Pillar 3: Infrastructure and Growth Leadership

  • The NC Chamber will advocate for a modernized transportation funding structure to keep our residents and visitors safe, improve our quality of life, and meet the demands of a growing state in an increasingly competitive business environment. We will continue to boldly lead a coalition of future-minded organizations, Destination 2030: The Road to a Stronger Transportation Future, that seeks to identify and advocate for additional revenue sources that can stabilize North Carolina’s infrastructure investments.
  • We will advocate to increase the limited methods of achieving critical infrastructure, including transportation projects, by removing the statutory cap on public-private partnerships.
  • The NC Chamber will support the implementation of the Federal Infrastructure Investment and Jobs Act in North Carolina to ensure the benefits promised by the bill will be fully realized in the coming years across our economy.

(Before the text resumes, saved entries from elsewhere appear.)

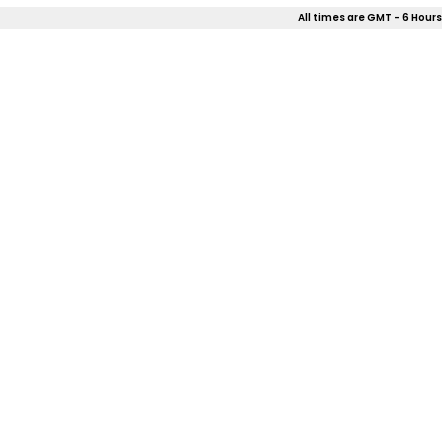
All times are GMT - 6 Hours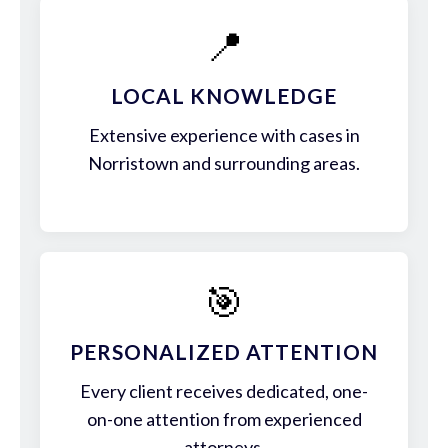
📍
LOCAL KNOWLEDGE
Extensive experience with cases in
Norristown and surrounding areas.
🎯
PERSONALIZED ATTENTION
Every client receives dedicated, one-
on-one attention from experienced
attorneys.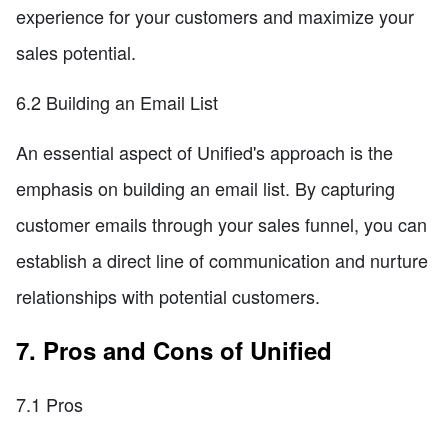
experience for your customers and maximize your
sales potential.
6.2 Building an Email List
An essential aspect of Unified's approach is the
emphasis on building an email list. By capturing
customer emails through your sales funnel, you can
establish a direct line of communication and nurture
relationships with potential customers.
7. Pros and Cons of Unified
7.1 Pros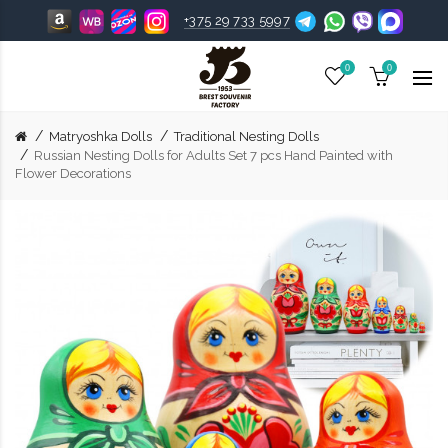
+375 29 733 5997
0
0
Matryoshka Dolls
Traditional Nesting Dolls
Russian Nesting Dolls for Adults Set 7 pcs Hand Painted with
Flower Decorations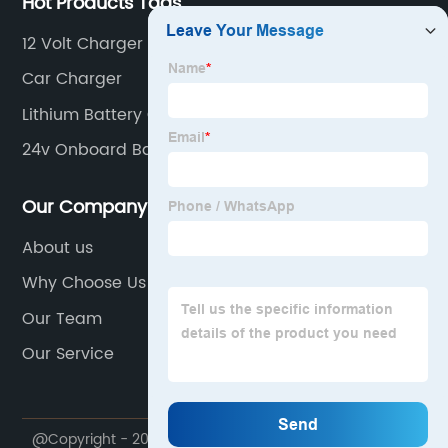
Hot Products Tags
12 Volt Charger
Car Charger
Lithium Battery Charger
24v Onboard Battery Charger
Our Company
About us
Why Choose Us
Our Team
Our Service
@Copyright - 2020-2023 : All Rights Reserved.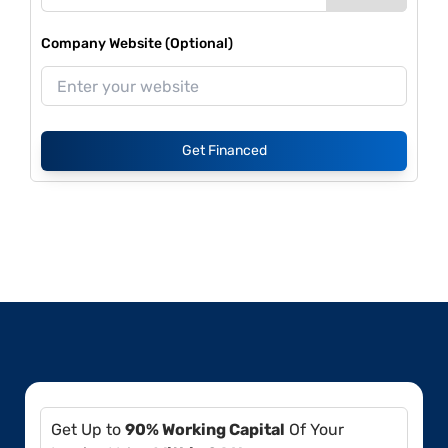
Company Website (Optional)
Get Financed
Get Up to
90% Working Capital
Of Your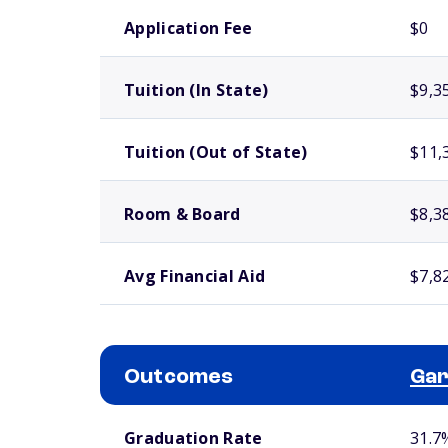
School comparison costs
Application Fee
$0
Tuition (In State)
$9,3
Tuition (Out of State)
$11,
Room & Board
$8,3
Avg Financial Aid
$7,8
Outcomes
Gar
School comparison outcomes
Graduation Rate
31.7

  • The NC Chamber will continue promoting its forward-thinking, “all-of-the-above” energy strategy that supports grid modernization and improves access to natural gas, nuclear, biomass, geothermal, renewables, solar, and wind power.
  • The NC Chamber will support legislation expanding availability, regulatory predictability, and access to natural gas and biogas.
  • The NC Chamber will support legislation preventing moratoriums on natural gas infrastructure and protecting access to natural gas as a fuel choice for job creators and housing affordability.
  • The NC Chamber will champion legislation which prevents North Carolina from joining the Regional Greenhouse Gas Initiative (R.G.G.I.) and requires legislative approval for enforcement of similar carbon tax and cap-and-trade programs on North Carolina ratepayers and job creators.
  • The NC Chamber will support efforts to strengthen broadband infrastructure grants, broaden access to digital devices, improve affordability and adoption, and enhance availability in unserved areas.